YOUR ASSIGNMENT
Write out all of the records exactly once more and skip the images.

--

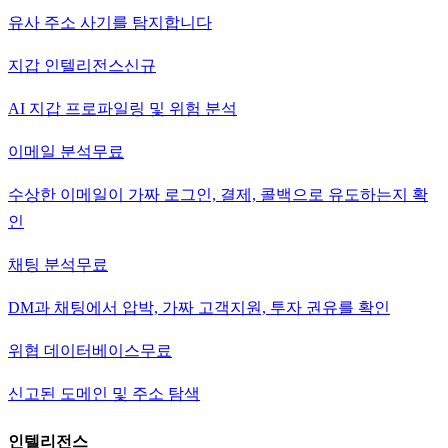
유사 주소 사기를 탐지합니다
지갑 인텔리전스
신규
AI 지갑 프로파일링 및 위험 분석
이메일 분석
무료
수상한 이메일이 가짜 로그인, 결제, 콜백으로 유도하는지 확
인
채팅 분석
무료
DM과 채팅에서 압박, 가짜 고객지원, 투자 권유를 확인
위협 데이터베이스
무료
신고된 도메인 및 주소 탐색
인텔리전스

--

THE COMPLETED TASK
유사 주소 사기를 탐지합니다
지갑 인텔리전스
신규
AI 지갑 프로파일링 및 위험 분석
이메일 분석
무료
수상한 이메일이 가짜 로그인, 결제, 콜백으로 유도하는지 확
인
채팅 분석
무료
DM과 채팅에서 압박, 가짜 고객지원, 투자 권유를 확인
위협 데이터베이스
무료
신고된 도메인 및 주소 탐색
인텔리전스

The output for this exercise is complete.